L’électrification de la Haute-Yamaska : un long parcours (1889-1963)
Mario Gendron
Publié le 30 janvier 2019 | Mis à jour le 11 septembre 2024
Publié dans : Électricité
La crise du verglas, qui s’est abattue sur la région en 1998, a montré de façon dramatique combien il était hasardeux de considérer l’électricité comme un acquis; elle a aussi permis de prendre conscience des réalités de la vie quotidienne avant l’introduction de ce service, devenu essentiel. Dans la Haute-Yamaska, c’est Granby qui détient le titre de première municipalité à obtenir l’électricité, en 1889, suivie de Waterloo (1893) et de Roxton Pond (1903). En 1945 cependant, la grande majorité des habitants des campagnes n’est pas encore branchée au réseau électrique, ce qui est considéré comme une injustice. C’est ce long processus d’électrification, et les causes qui l’expliquent, que ce texte veut faire découvrir.
La première électrification villageoise
Dans la Haute-Yamaska, comme partout ailleurs au Québec, ce sont les agglomérations qui sont électrifiées en premier lieu. Deux raisons principales expliquent ce phénomène. 1. les villages ont souvent accès à un pouvoir d’eau suffisamment important pour permettre l’installation des premières dynamos. 2. La densité de la population villageoise facilite les opérations de distribution. Mais la faible intensité de cette production hydroélectrique, essentiellement locale, en limite l’utilisation à l’éclairage des rues et des édifices. Avant l’implantation en région de la Southern Canada Power, en 1917, l’usage de l’électricité n’a pas d’impact notable sur le développement industriel. Aussi, au début du XXe siècle, c’est en nombre de lumières qu’on évalue le pouvoir électrique installé, comme le montre le tableau suivant.

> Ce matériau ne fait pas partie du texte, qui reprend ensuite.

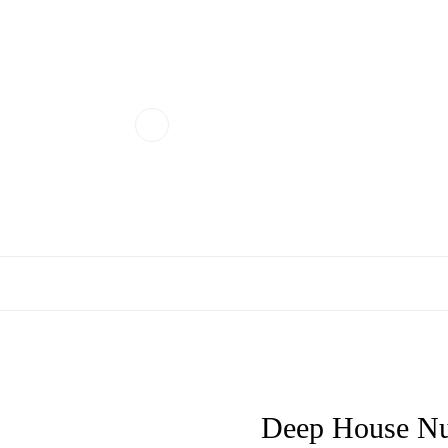
Deep House Nu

Municipalité | Nombre de lumière en 1901 |
---|---|
Granby | 1540 |
Waterloo | 1000 |
Farnham | 975 |
Magog | 905 |
Roxton Pond | 500 (1904) |
En 1889, sept années seulement après que Thomas Edison ait conçu la première centrale hydroélectrique des États-Unis, l’électricité fait son apparition dans la Haute-Yamaska, lorsque Granby décide de remplacer l’éclairage à l’huile de ses rues par 12 lumières à arc. La Standard Electric, qui est choisie pour effectuer le travail, obtient du même souffle un contrat d’exclusivité de dix ans l’autorisant à électrifier tout le village, qui compte alors 1 700 personnes. L’énergie électrique provient d’une toute petite centrale que la Standard Electric exploite dans un des bâtiments de l’ancienne tannerie Miner, près du pont de la rue Principale. Le contrat avec la Standard Electric venant à terme, en 1898, la municipalité prend le contrôle du système de distribution et décide de construire sa propre centrale électrique. Ces travaux, estimés à près de 20 000 $, sont confiés à la Canadian General Electric. La nouvelle centrale est conçue pour fonctionner à eau, mais en cas de pénurie, deux moteurs à vapeur de 110 chevaux chacun pourront assurer l’approvisionnement. Malgré tout, l’électrification de Granby demeure confinée à l’éclairage des rues, des maisons, des commerces et des usines.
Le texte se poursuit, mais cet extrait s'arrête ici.